Hm.. why not using dumbed down small, self-hosted LLM networks to feet the big scrapers with bullshit?

I'd sacrifice two CPU cores for this just to make their life awful.

	▲	Findecanor 4 hours ago \| parent \| next [-]
		You don't need an LLM for that. There is a link in the article to an approach using Markov chains created from real-world books, but then you'd let the scrapers' LLMs re-enforce their training on those books and not on random garbage. I would make a list of words from each word class, and a list of sentence structures where each item is a word class. Pick a pseudo-random sentence; for each word class in the sentence, pick a pseudo-random word; output; repeat. That should be pretty simple and fast. I'd think the most important thing though is to add delays to serving the requests. The purpose is to slow the scrapers down, not to induce demand on your garbage well.
	▲	qezz 4 hours ago \| parent \| prev [-]
		That's very expensive.

▲ re-lre-l 5 hours ago | parent | prev [-]

Don’t get me wrong, but what’s the problem with scrapers? People invest in SEO to become more visible, yet at the same time they fight against “scraper bots.” I’ve always thought the whole point of publicly available information is to be visible. If you want to make money, just put it behind a paywall. Isn’t that the idea?

▲

georgefrowny 5 hours ago | parent | next [-]

There's a difference between putting information easily online for your customers or even people in general (eg as a hobby), and working in concert with scraping for greater visibility via search, and giving that work away, or at a cost, to companies who at best don't care and possibly may be competition, see themselves as replacing you or otherwise adversarial.

The line is "I technically and able to do this" and "I am engaging with a system in good faith".

Public parks are just there and I can technically drive up and dump rubbish there and if they didn't want me to they should have installed a gate and sold tickets.

Many scrapers these days are sort of equivalent in that analogy to people starting entire fleets of waste disposal vehicles that all drive to parks to unload, putting strain on park operations and making the parks a less tenable service in general.

▲

nrhrjrjrjtntbt 5 hours ago | parent | prev | next [-]

The old scrapers indexed your site so you may get traffic.
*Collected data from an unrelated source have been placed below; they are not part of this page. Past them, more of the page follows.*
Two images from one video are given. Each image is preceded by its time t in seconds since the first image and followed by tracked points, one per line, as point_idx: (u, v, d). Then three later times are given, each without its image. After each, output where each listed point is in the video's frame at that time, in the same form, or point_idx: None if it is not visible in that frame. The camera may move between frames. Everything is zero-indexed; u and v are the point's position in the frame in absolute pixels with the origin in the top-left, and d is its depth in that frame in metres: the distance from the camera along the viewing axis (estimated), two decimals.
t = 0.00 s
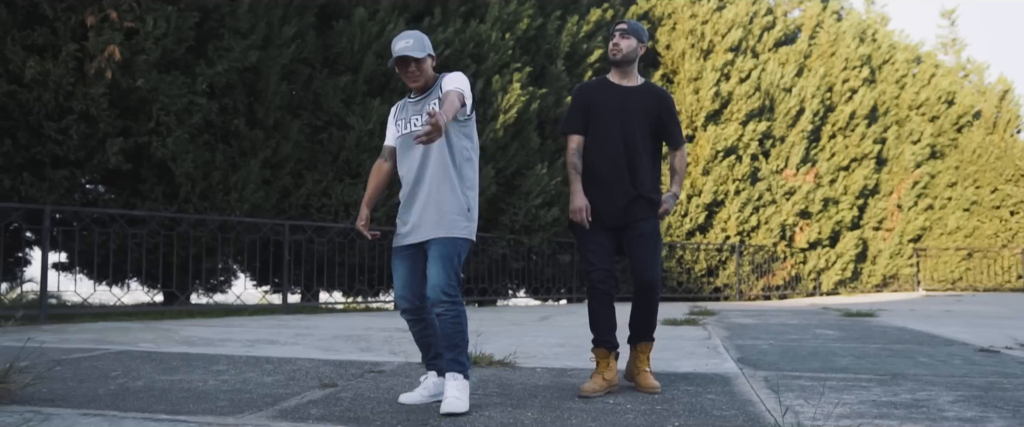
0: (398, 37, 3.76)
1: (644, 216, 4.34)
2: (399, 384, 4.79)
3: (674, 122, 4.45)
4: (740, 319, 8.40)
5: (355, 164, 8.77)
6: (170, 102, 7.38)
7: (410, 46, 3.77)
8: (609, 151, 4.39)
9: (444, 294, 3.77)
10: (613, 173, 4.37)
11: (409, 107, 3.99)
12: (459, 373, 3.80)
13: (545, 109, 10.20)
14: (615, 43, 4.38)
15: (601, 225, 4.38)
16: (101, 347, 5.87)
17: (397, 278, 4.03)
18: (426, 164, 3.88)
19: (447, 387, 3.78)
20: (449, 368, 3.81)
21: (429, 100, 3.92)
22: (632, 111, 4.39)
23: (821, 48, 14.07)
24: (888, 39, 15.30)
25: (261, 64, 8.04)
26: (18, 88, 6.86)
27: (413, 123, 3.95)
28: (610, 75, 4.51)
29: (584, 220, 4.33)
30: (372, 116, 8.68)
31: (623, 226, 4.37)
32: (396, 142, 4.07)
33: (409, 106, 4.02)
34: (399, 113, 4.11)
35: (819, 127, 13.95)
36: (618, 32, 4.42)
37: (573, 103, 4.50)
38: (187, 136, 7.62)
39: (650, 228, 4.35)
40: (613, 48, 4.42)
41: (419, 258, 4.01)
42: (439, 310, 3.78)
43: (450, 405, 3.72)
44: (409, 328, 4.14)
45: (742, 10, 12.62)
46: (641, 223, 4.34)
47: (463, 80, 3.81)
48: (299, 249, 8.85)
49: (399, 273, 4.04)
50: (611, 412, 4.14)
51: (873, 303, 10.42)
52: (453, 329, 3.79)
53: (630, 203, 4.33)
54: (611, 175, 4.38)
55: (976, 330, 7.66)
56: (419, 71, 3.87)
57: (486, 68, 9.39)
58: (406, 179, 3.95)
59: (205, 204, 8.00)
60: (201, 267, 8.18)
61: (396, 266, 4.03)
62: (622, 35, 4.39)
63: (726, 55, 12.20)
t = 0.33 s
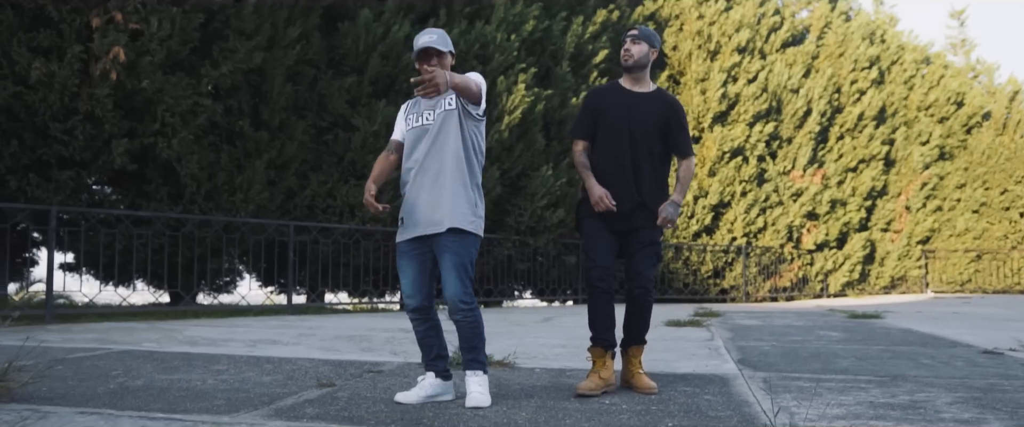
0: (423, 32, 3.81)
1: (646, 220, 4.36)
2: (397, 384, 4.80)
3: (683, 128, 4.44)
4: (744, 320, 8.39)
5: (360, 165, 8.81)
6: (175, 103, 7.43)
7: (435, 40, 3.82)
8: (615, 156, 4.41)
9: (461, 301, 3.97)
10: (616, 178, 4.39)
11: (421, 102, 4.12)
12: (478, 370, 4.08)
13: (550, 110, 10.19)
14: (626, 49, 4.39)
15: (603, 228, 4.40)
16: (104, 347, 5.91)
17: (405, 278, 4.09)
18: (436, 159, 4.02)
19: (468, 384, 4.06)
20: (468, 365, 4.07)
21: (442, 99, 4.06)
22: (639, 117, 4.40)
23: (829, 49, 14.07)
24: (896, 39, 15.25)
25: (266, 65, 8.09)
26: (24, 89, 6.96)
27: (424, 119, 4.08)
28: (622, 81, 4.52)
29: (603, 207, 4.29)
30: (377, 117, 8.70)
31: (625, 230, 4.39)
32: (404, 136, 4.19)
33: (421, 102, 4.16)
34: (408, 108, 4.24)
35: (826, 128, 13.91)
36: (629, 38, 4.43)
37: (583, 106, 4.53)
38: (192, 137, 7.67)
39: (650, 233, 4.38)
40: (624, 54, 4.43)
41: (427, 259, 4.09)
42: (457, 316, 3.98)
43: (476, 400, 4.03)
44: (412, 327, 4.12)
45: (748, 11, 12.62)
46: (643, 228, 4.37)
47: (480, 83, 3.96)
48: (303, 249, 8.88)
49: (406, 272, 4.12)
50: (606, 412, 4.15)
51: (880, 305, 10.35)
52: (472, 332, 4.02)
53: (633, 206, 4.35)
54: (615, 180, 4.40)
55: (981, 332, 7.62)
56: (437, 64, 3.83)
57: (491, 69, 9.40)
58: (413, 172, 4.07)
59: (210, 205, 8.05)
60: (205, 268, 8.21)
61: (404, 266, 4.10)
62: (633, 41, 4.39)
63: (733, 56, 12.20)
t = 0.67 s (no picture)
0: (448, 19, 3.99)
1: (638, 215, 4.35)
2: (391, 382, 4.81)
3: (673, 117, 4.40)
4: (744, 321, 8.38)
5: (360, 165, 8.83)
6: (175, 103, 7.47)
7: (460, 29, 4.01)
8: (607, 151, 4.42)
9: (474, 298, 4.04)
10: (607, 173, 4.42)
11: (438, 92, 4.12)
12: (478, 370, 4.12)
13: (551, 110, 10.18)
14: (616, 48, 4.43)
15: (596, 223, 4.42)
16: (102, 346, 5.93)
17: (415, 274, 4.09)
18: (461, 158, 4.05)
19: (466, 382, 4.08)
20: (468, 363, 4.11)
21: (463, 96, 4.09)
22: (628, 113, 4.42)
23: (831, 50, 14.06)
24: (899, 40, 15.22)
25: (266, 65, 8.13)
26: (24, 89, 7.03)
27: (445, 113, 4.09)
28: (616, 80, 4.56)
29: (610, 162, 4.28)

This benefits you.

AI scrapers will plagiarise your work and bring you zero traffic.

▲

ProofHouse 4 hours ago | parent [-]

Ya make sure you hold dear that grain of sand on a beach of pre-training data that is used to slightly adjust some embedding weights

	▲	jcynix 3 hours ago \| parent \| next [-]
		Sand is the world's second most used natural resource and sand usable for concrete gets even illegally removed all over the world nowadays. So to continue your analogy, I made my part of the beach accessible for visitors to enjoy, but certain people think they can carry it away for their own purpose ...
	▲	throwawa14223 an hour ago \| parent \| prev \| next [-]
		I have no reason to help the richest companies on earth adjust weights at a cost to myself.
	▲	boxedemp 3 hours ago \| parent \| prev \| next [-]
		One Reddit post can get an LLM to recommend putting glue in your pizza. But the takeaway here is to cheese the bots.
	▲	exe34 3 hours ago \| parent \| prev [-]
		that grain of sand used to bring traffic, now it doesn't. it's pretty much an economic catastrophe for those who relied on it. and it's not free to provide the data to those who will replace you - they abuse your servers while doing it.

▲

saltysalt 4 hours ago | parent | prev | next [-]

You are correct, and the hard reality is that content producers don't get to pick and choose who gets to index their public content because the bad bots don't play by the rules of robots.txt or user-agent strings. In my experience, bad bots do everything they can to identify as regular users: fake IPs, fake agent strings...so it's hard to sort them from regular traffic.

▲

Dilettante_ 4 hours ago | parent | prev [-]

Did you read TFA?

These scrapers drown peoples' servers in requests, taking up literally all the resources and driving up cost.